# [INSTRUCTIONS FOR THE TASK]
Each line of the records is to be copied verbatim.
★ ★ ★ ★ ★
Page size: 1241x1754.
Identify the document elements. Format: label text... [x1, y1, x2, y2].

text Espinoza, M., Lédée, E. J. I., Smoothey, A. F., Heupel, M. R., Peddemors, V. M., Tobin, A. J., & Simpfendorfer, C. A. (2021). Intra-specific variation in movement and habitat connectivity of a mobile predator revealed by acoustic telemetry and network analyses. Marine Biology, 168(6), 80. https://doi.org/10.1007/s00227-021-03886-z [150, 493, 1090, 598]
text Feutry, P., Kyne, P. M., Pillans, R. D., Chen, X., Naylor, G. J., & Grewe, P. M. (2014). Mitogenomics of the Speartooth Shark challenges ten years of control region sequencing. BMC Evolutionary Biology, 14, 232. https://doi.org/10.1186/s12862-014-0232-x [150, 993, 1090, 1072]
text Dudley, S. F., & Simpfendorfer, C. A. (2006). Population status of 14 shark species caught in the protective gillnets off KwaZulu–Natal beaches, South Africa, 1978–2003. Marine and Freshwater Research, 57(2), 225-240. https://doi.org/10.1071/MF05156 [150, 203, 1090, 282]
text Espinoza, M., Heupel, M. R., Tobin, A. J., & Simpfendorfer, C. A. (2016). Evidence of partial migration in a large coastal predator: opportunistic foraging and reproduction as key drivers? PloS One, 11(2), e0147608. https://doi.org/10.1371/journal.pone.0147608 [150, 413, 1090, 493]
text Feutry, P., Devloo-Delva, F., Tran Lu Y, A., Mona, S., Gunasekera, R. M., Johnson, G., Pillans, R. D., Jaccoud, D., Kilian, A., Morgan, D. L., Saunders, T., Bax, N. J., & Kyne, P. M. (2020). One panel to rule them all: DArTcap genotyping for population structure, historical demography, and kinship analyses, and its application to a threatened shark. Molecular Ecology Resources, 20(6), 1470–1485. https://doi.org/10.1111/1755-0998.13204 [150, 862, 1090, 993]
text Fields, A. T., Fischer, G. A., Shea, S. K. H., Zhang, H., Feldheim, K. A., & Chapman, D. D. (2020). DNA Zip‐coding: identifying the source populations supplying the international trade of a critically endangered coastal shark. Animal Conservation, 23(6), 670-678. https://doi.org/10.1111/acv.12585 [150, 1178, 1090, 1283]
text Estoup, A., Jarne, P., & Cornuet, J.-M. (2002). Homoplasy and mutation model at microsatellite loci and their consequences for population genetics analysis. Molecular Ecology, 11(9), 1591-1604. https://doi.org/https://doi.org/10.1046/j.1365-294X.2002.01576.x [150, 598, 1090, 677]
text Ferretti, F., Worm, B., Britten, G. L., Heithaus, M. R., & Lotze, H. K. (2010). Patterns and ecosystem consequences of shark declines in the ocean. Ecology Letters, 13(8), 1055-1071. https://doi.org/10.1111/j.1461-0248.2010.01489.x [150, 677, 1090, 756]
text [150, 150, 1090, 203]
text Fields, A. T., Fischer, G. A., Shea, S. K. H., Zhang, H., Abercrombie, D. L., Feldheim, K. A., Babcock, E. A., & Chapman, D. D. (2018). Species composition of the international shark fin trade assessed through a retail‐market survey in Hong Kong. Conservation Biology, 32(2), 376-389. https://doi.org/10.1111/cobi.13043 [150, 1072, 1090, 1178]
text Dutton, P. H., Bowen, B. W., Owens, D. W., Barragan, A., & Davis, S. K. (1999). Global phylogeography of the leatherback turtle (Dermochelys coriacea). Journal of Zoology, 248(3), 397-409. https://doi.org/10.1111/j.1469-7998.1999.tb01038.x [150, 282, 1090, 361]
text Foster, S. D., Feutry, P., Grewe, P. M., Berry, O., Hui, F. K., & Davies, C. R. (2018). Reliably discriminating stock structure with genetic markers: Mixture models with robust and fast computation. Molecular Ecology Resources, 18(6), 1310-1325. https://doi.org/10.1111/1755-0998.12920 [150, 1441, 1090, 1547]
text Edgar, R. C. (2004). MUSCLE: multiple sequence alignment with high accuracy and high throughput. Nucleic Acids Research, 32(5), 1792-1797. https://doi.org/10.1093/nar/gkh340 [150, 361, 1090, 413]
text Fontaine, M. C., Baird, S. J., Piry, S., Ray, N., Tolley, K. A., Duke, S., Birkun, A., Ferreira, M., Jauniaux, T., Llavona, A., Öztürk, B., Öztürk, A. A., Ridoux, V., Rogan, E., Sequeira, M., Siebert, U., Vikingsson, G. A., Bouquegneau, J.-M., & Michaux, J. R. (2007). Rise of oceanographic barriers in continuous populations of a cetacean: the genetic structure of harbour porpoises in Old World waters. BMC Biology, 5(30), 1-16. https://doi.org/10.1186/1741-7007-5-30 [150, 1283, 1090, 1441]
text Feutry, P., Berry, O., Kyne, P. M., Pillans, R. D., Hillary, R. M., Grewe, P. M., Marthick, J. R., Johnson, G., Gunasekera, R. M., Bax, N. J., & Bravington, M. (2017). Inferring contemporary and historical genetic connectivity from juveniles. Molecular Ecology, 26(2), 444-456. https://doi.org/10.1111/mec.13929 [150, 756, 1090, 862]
★ ★ ★ ★ ★
# [SOLUTION FOR THIS PROBLEM]
Page size: 1241x1754.
Identify the document elements. Format: label text... [x1, y1, x2, y2].

text Espinoza, M., Lédée, E. J. I., Smoothey, A. F., Heupel, M. R., Peddemors, V. M., Tobin, A. J., & Simpfendorfer, C. A. (2021). Intra-specific variation in movement and habitat connectivity of a mobile predator revealed by acoustic telemetry and network analyses. Marine Biology, 168(6), 80. https://doi.org/10.1007/s00227-021-03886-z [150, 493, 1090, 598]
text Feutry, P., Kyne, P. M., Pillans, R. D., Chen, X., Naylor, G. J., & Grewe, P. M. (2014). Mitogenomics of the Speartooth Shark challenges ten years of control region sequencing. BMC Evolutionary Biology, 14, 232. https://doi.org/10.1186/s12862-014-0232-x [150, 993, 1090, 1072]
text Dudley, S. F., & Simpfendorfer, C. A. (2006). Population status of 14 shark species caught in the protective gillnets off KwaZulu–Natal beaches, South Africa, 1978–2003. Marine and Freshwater Research, 57(2), 225-240. https://doi.org/10.1071/MF05156 [150, 203, 1090, 282]
text Espinoza, M., Heupel, M. R., Tobin, A. J., & Simpfendorfer, C. A. (2016). Evidence of partial migration in a large coastal predator: opportunistic foraging and reproduction as key drivers? PloS One, 11(2), e0147608. https://doi.org/10.1371/journal.pone.0147608 [150, 413, 1090, 493]
text Feutry, P., Devloo-Delva, F., Tran Lu Y, A., Mona, S., Gunasekera, R. M., Johnson, G., Pillans, R. D., Jaccoud, D., Kilian, A., Morgan, D. L., Saunders, T., Bax, N. J., & Kyne, P. M. (2020). One panel to rule them all: DArTcap genotyping for population structure, historical demography, and kinship analyses, and its application to a threatened shark. Molecular Ecology Resources, 20(6), 1470–1485. https://doi.org/10.1111/1755-0998.13204 [150, 862, 1090, 993]
text Fields, A. T., Fischer, G. A., Shea, S. K. H., Zhang, H., Feldheim, K. A., & Chapman, D. D. (2020). DNA Zip‐coding: identifying the source populations supplying the international trade of a critically endangered coastal shark. Animal Conservation, 23(6), 670-678. https://doi.org/10.1111/acv.12585 [150, 1178, 1090, 1283]
text Estoup, A., Jarne, P., & Cornuet, J.-M. (2002). Homoplasy and mutation model at microsatellite loci and their consequences for population genetics analysis. Molecular Ecology, 11(9), 1591-1604. https://doi.org/https://doi.org/10.1046/j.1365-294X.2002.01576.x [150, 598, 1090, 677]
text Ferretti, F., Worm, B., Britten, G. L., Heithaus, M. R., & Lotze, H. K. (2010). Patterns and ecosystem consequences of shark declines in the ocean. Ecology Letters, 13(8), 1055-1071. https://doi.org/10.1111/j.1461-0248.2010.01489.x [150, 677, 1090, 756]
text [150, 150, 1090, 203]
text Fields, A. T., Fischer, G. A., Shea, S. K. H., Zhang, H., Abercrombie, D. L., Feldheim, K. A., Babcock, E. A., & Chapman, D. D. (2018). Species composition of the international shark fin trade assessed through a retail‐market survey in Hong Kong. Conservation Biology, 32(2), 376-389. https://doi.org/10.1111/cobi.13043 [150, 1072, 1090, 1178]
text Dutton, P. H., Bowen, B. W., Owens, D. W., Barragan, A., & Davis, S. K. (1999). Global phylogeography of the leatherback turtle (Dermochelys coriacea). Journal of Zoology, 248(3), 397-409. https://doi.org/10.1111/j.1469-7998.1999.tb01038.x [150, 282, 1090, 361]
text Foster, S. D., Feutry, P., Grewe, P. M., Berry, O., Hui, F. K., & Davies, C. R. (2018). Reliably discriminating stock structure with genetic markers: Mixture models with robust and fast computation. Molecular Ecology Resources, 18(6), 1310-1325. https://doi.org/10.1111/1755-0998.12920 [150, 1441, 1090, 1547]
text Edgar, R. C. (2004). MUSCLE: multiple sequence alignment with high accuracy and high throughput. Nucleic Acids Research, 32(5), 1792-1797. https://doi.org/10.1093/nar/gkh340 [150, 361, 1090, 413]
text Fontaine, M. C., Baird, S. J., Piry, S., Ray, N., Tolley, K. A., Duke, S., Birkun, A., Ferreira, M., Jauniaux, T., Llavona, A., Öztürk, B., Öztürk, A. A., Ridoux, V., Rogan, E., Sequeira, M., Siebert, U., Vikingsson, G. A., Bouquegneau, J.-M., & Michaux, J. R. (2007). Rise of oceanographic barriers in continuous populations of a cetacean: the genetic structure of harbour porpoises in Old World waters. BMC Biology, 5(30), 1-16. https://doi.org/10.1186/1741-7007-5-30 [150, 1283, 1090, 1441]
text Feutry, P., Berry, O., Kyne, P. M., Pillans, R. D., Hillary, R. M., Grewe, P. M., Marthick, J. R., Johnson, G., Gunasekera, R. M., Bax, N. J., & Bravington, M. (2017). Inferring contemporary and historical genetic connectivity from juveniles. Molecular Ecology, 26(2), 444-456. https://doi.org/10.1111/mec.13929 [150, 756, 1090, 862]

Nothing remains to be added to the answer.